本論文では、図中の網掛けの遺伝子をAdpAレギュロンのメンバーとして同定した。

　放線菌は複雑な形態分化と多様な二次代謝生産を行うという特徴をもつことから、基礎生物学的にも医学的、工業的にも重要な菌群である。Streptomyces griseusは、低分子化合物A-ファクターを生産し、自身の形態分化と二次代謝を自己調節するという調節機構を持っている。A-ファクターは転写因子AdpAを介して形態分化および二次代謝に関わる多くの遺伝子の転写を制御する。本研究は、AdpAのさらなる標的遺伝子を探索・同定し、それらの遺伝子の制御様式や機能の解析を行い、AdpAによる形態分化・二次代謝の制御機構を明らかにすることを目的に行われた。本論文は、ストレプトマイシン生合成の制御遺伝子strR、キモトリプシン様セリンプロテアーゼ群をコードする3つの遺伝子、AdpA結合断片の下流に存在する機能未知の遺伝子およびタイプIポリケタイド生合成(PKS)遺伝子クラスターの制御因子と予想される転写因子をコードする遺伝子がAdpAによって制御されることを同定し、その制御様式についての解析を行ったことを述べたものである。

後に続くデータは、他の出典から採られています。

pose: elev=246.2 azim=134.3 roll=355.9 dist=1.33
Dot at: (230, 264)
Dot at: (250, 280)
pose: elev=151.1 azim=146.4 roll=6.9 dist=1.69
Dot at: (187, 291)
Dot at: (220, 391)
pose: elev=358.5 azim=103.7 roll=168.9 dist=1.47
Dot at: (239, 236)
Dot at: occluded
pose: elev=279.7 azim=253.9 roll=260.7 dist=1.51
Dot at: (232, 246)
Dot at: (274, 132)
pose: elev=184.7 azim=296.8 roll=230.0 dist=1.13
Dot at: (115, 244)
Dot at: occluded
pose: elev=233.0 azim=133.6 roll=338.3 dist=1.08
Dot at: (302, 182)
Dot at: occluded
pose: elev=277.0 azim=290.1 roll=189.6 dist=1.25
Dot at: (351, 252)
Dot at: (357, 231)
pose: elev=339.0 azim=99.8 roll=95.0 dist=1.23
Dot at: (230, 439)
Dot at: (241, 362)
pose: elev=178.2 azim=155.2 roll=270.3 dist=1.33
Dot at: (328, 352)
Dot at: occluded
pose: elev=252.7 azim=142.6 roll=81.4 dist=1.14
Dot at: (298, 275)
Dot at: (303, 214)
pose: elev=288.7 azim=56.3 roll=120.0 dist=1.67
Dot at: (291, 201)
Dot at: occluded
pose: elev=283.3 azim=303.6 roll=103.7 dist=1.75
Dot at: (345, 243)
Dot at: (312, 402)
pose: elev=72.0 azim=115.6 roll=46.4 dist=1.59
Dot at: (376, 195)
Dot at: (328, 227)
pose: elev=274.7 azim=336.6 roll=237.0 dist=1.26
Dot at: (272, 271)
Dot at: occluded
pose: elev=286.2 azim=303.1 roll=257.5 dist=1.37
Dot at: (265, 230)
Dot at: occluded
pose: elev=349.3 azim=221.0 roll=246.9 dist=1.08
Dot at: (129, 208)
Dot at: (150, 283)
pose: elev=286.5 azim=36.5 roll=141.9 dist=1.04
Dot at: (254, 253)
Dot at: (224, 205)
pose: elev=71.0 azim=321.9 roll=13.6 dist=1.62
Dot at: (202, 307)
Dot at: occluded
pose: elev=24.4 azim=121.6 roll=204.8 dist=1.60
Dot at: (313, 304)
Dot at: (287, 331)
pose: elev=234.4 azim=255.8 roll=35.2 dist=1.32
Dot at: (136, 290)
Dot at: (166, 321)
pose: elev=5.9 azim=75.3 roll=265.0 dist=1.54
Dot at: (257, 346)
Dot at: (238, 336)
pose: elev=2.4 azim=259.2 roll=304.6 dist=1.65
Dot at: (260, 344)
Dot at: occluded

　第1章では、ストレプトマイシン生合成制御遺伝子strRのAdpAによる制御様式について解析した。S. griseusはストレプトマイシン生産菌として知られており、その生合成遺伝子クラスターに含まれる経路特異的制御因子をコードするstrR遺伝子は、AdpAの標的遺伝子として最初に同定された。しかしその制御について詳細な解析がなされていなかったため、本研究において解析した。AdpAはstrRの転写開始点を+1とすると-55位および-270位に結合することを明らかにした。これらの結合配列に変異を導入したところAdpAとの結合能を失った。ストレプトマイシン生産能を失ったstrR破壊株に、野生型のプロモーター、2つの結合部位をそれぞれ変異させたプロモーター、両方変異させたプロモーターをそれぞれ持ったstrRを導入したところ、野生型のものに対して変異させたプロモーターではストレプトマイシン生産を回復させなかったことから、-55位および-270位のどちらもstrRの活性化に必要であることが示された。

　第2章では、キモトリプシン様セリンプロテアーゼ群をコードする3つの遺伝子、sprA、sprBおよびsprDについて解析した。AdpAが直接分泌プロテアーゼを制御している可能性が考えられていたため、S. griseusにおいて同定されていた5つのキモトリプシン様セリンプロテアーゼ遺伝子について解析したところ、sprA、sprBおよびsprDのプロモーター上流にAdpAが結合することを見出した。これらの転写はAdpA依存的であり、またAdpAは、sprAの上流に2ヶ所、sprBの上流に1ヶ所、sprDの上流に2ヶ所結合することを明らかにした。AdpA結合領域に変異を導入すると転写が見られなくなることから、これらの遺伝子の転写をAdpAが直接活性化していることを示した。sprAとsprBの二重破壊株やsprA,sprBおよびsprD三重破壊株はキモトリプシン活性をほとんど失ったが、形態分化においては野生株との差違は見られなかった。しかしこれらの破壊株はMicrococcusペプチドグリカン分解活性を大きく失った。グルコースやガラクトース存在下では、キモトリプシン活性は充分見られるのに対し、ペプチドグリカン分解活性はほとんど観察されなかったこと、またこれらのプロテアーゼのホモログが分泌酵素のプロセッシングを行う例が報告されていることから、ペプチドグリカン分解はセリンプロテアーゼ自身によるものではなく、ムラミダーゼやアミダーゼなどの別の酵素であり、プロテアーゼによって活性型にプロセッシングされるのではないかと考えられた。これらの結果より、AdpAの制御下にあり、ペプチドグリカン分解酵素をプロセッシングすると予想されるキモトリプシン様セリンプロテアーゼを3つ同定した。

　第3章では、AdpA結合断片AdBS3およびAdBS4について解析した。AdpAの標的遺伝子を取得することを目的に行われたゲルシフトとPCRを組み合わせたSELEX法により、約60種類のAdpA結合断片(AdBS:AdpA-binding sequence)が取得されており、そのうちAdBS3およびAdBS4について解析を行った。その結果、それぞれの断片の下流に存在するBS3-orfA、BS4-orf1の転写がAdpA依存的であることを同定した。BS3-orfAは103アミノ酸のタンパクをコードしており、破壊株は野生株との顕著な形質の違いを示さなかったため、機能を明らかにすることはできなかった。BS4-orf1は放線菌のタイプIPKS遺伝子クラスターに含まれる転写因子の多くが属するLAL(Large ATP-binding regulators of the LuxR family)と高い相同性を示し、また下流にタイプIPKS遺伝子が存在するため、PKS遺伝子クラスターの制御因子であると予想された。

　以上、本論文は、放線菌の複雑な形態分化・多様な二次代謝生産を制御する代表的な制御機構であるA-ファクター制御カスケードにさらなる知見を与えたという点で、学術上ならびに応用上貢献するところ大である。よって審査委員一同は本論文が博士(農学)の学位論文として価値あるものと認めた。